The team solved this bug by tweaking the edge lambdas to ensure only non-user specific data was cached. Caching in authenticated contexts can be challenging and need to be very carefully considered how they will be used reliably.
Deactivate / Activate
In this bug the business asked for a feature where user accounts could have a deactivated time set in the future that when reached, the user would be considered inactive and unable to access the system. This feature was implemented with a computed field in the SQL server which could be used to determine if the user is active or not.
As the system was already in use, migration scripts were developed to update the database. These needed to be applied in a certain order, however, deployment practices for this system meant that someone else applied the scripts and ended up causing an error where all users ended up deactivated preventing any users from accessing the system. To restore service, the database was rolled back and ultimately the feature was abandoned as too risky by the business.
Some viewed this as an example of why services should be responsible for their own database state and handle database migrations automatically.
Creating Bugs for Google to Index
Magic links can be a very useful feature for making authenticated access to a website easy, as long as these urls remain private to the correct user. In one case the url got cached by Google including the authentication token meaning anyone who could find the link would be able to access the authenticated content! This was fixed by asking Google to remove the URL, invalidating the token in the database and ensuring metadata was added to appropriate pages to prevent bots from indexing pages.

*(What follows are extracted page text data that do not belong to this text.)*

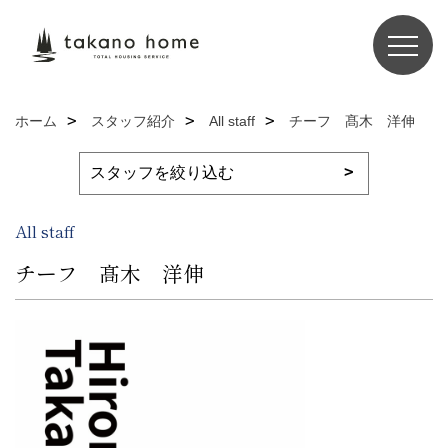
ホーム
スタッフ紹介
All staff
チーフ 髙木 洋伸
All staff
チーフ 髙木 洋伸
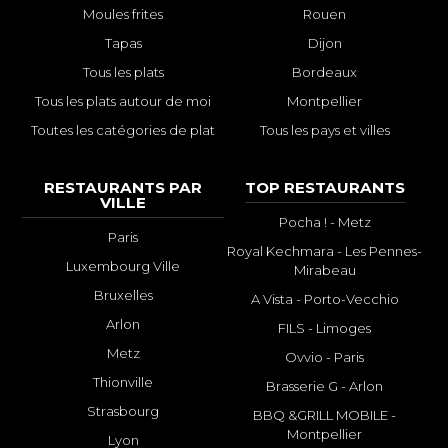
Moules frites
Rouen
Tapas
Dijon
Tous les plats
Bordeaux
Tous les plats autour de moi
Montpellier
Toutes les catégories de plat
Tous les pays et villes
RESTAURANTS PAR
TOP RESTAURANTS
VILLE
Pocha ! - Metz
Paris
Royal Kechmara - Les Pennes-
Luxembourg Ville
Mirabeau
Bruxelles
A Vista - Porto-Vecchio
Arlon
FILS - Limoges
Metz
Ovvio - Paris
Thionville
Brasserie G - Arlon
Strasbourg
BBQ &GRILL MOBILE -
Montpellier
Lyon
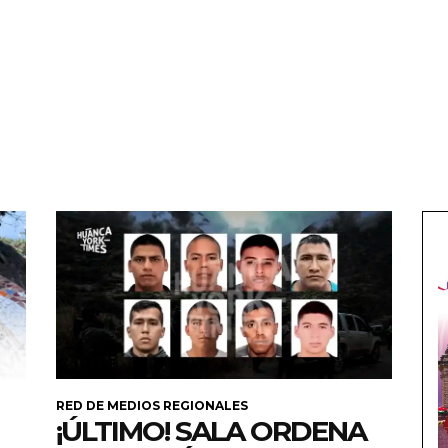
RED DE MEDIOS REGIONALES
¡ÚLTIMO! SALA ORDENA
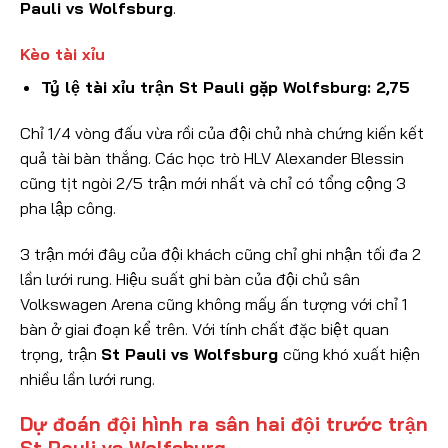
Pauli vs Wolfsburg
.
Kèo tài xỉu
Tỷ lệ tài xỉu trận St Pauli gặp Wolfsburg: 2,75
Chỉ 1/4 vòng đấu vừa rồi của đội chủ nhà chứng kiến kết
quả tài bàn thắng. Các học trò HLV Alexander Blessin
cũng tịt ngòi 2/5 trận mới nhất và chỉ có tổng cộng 3
pha lập công.
3 trận mới đây của đội khách cũng chỉ ghi nhận tối đa 2
lần lưới rung. Hiệu suất ghi bàn của đội chủ sân
Volkswagen Arena cũng không mấy ấn tượng với chỉ 1
bàn ở giai đoạn kể trên. Với tính chất đặc biệt quan
trọng, trận
St Pauli vs Wolfsburg
cũng khó xuất hiện
nhiều lần lưới rung.
Dự đoán đội hình ra sân hai đội trước trận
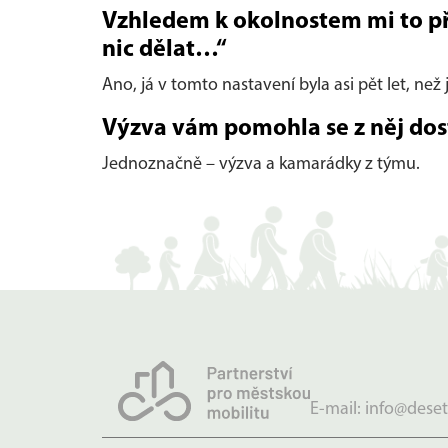
Vzhledem k okolnostem mi to při
nic dělat…“
Ano, já v tomto nastavení byla asi pět let, než
Výzva vám pomohla se z něj dos
Jednoznačně – výzva a kamarádky z týmu.
E-mail:
info@deset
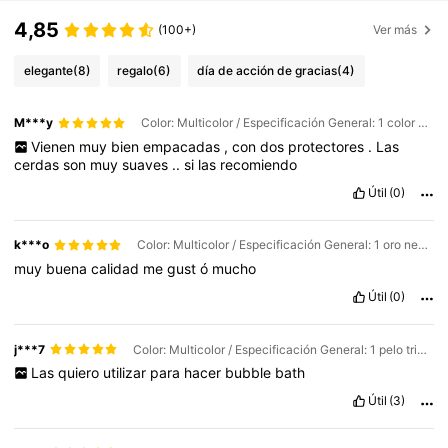
4,85
(100+)
Ver más
elegante
(8)
regalo
(6)
día de acción de gracias
(4)
M***y
Color: Multicolor / Especificación General: 1 color champán
Vienen
muy
bien
empacadas
,
con
dos
protectores
.
Las
cerdas
son
muy
suaves
..
si
las
recomiendo
Útil
(0)
k***o
Color: Multicolor / Especificación General: 1 oro negro
muy
buena
calidad
me
gust
ó
mucho
Útil
(0)
j***7
Color: Multicolor / Especificación General: 1 pelo tricolor con mango negro
Las
quiero
utilizar
para
hacer
bubble
bath
Útil
(3)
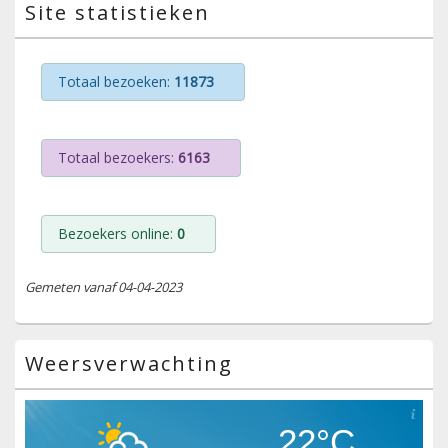
Site statistieken
Totaal bezoeken:
11873
Totaal bezoekers:
6163
Bezoekers online:
0
Gemeten vanaf 04-04-2023
Weersverwachting
22°C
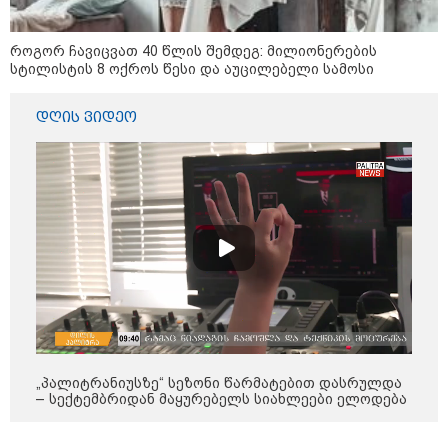
კატეგორიები
როგორ ჩავიცვათ 40 წლის შემდეგ: მილიონერების
სტილისტის 8 ოქროს წესი და აუცილებელი სამოსი
დღის ვიდეო
დღის ზოგადი
7
ასტროლოგიური
პროგნოზი
აგვისტო
ეს დღე გამოირჩევა სტაბილური და მშვიდი ენერგიით. კარგი
პერიოდია დაწყებული საქმეების ბოლომდე მოსაყვანად,
ფინანსური საკითხების გადასამოწმებლად და სამუშაო
სივრცის მოწესრიგებისთვის. თანმიმდევრული მოქმედება და
პრაქტიკული მიდგომა სასურველ შედეგს უდანაკარგოდ
მოგიტანთ.
„პალიტრანიუსზე“ სეზონი წარმატებით დასრულდა
– სექტემბრიდან მაყურებელს სიახლეები ელოდება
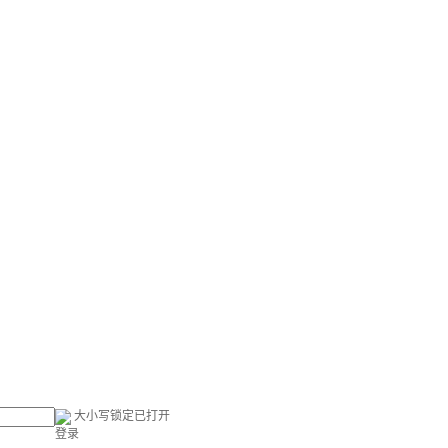
大小写锁定已打开
登录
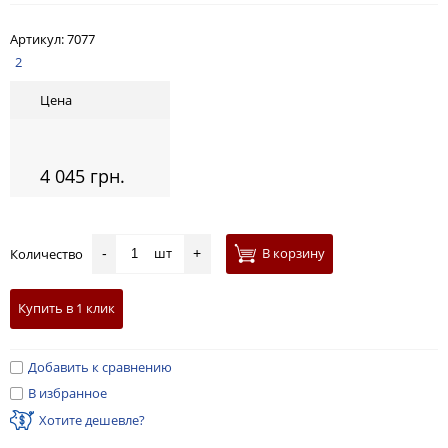
Артикул:
7077
2
Цена
4 045 грн.
шт
В корзину
Количество
-
+
Купить в 1 клик
Добавить к сравнению
В избранное
Хотите дешевле?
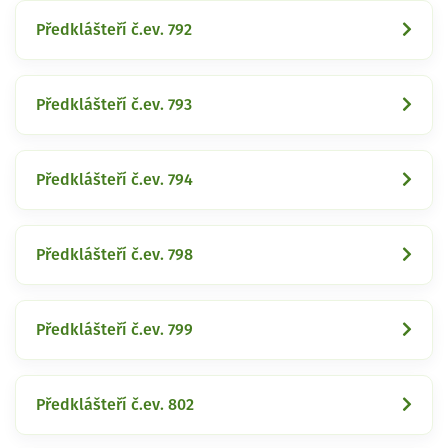
Předklášteří č.ev. 792
Předklášteří č.ev. 793
Předklášteří č.ev. 794
Předklášteří č.ev. 798
Předklášteří č.ev. 799
Předklášteří č.ev. 802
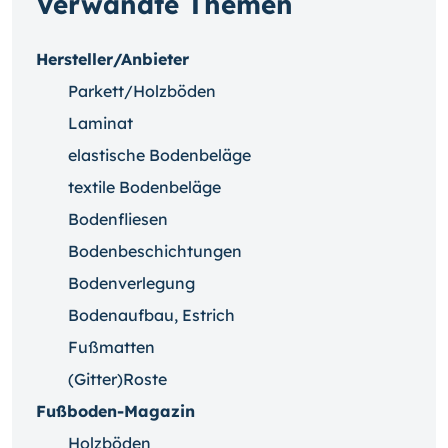
Verwandte Themen
Hersteller/Anbieter
Parkett/Holzböden
Laminat
elastische Bodenbeläge
textile Bodenbeläge
Bodenfliesen
Bodenbeschichtungen
Bodenverlegung
Bodenaufbau, Estrich
Fußmatten
(Gitter)Roste
Fußboden-Magazin
Holzböden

Another Google based bug next; after building a new system, the old one needed to be retired and part of this involved setting up permanent redirects to the new system. However, Google continues to serve up the old site’s urls as opposed to the new system’s urls, and a fix is still being worked out. A lesson learned on how important it is to carefully consider how search engines will crawl and store web sites.
As we see, failures can come from any number of sources, including ourselves. Bugs are a perfectly normal occurrence and working through them is an unavoidable part of building a robust system. By not fearing them, we can become more adept at fixing them and build better systems as a result.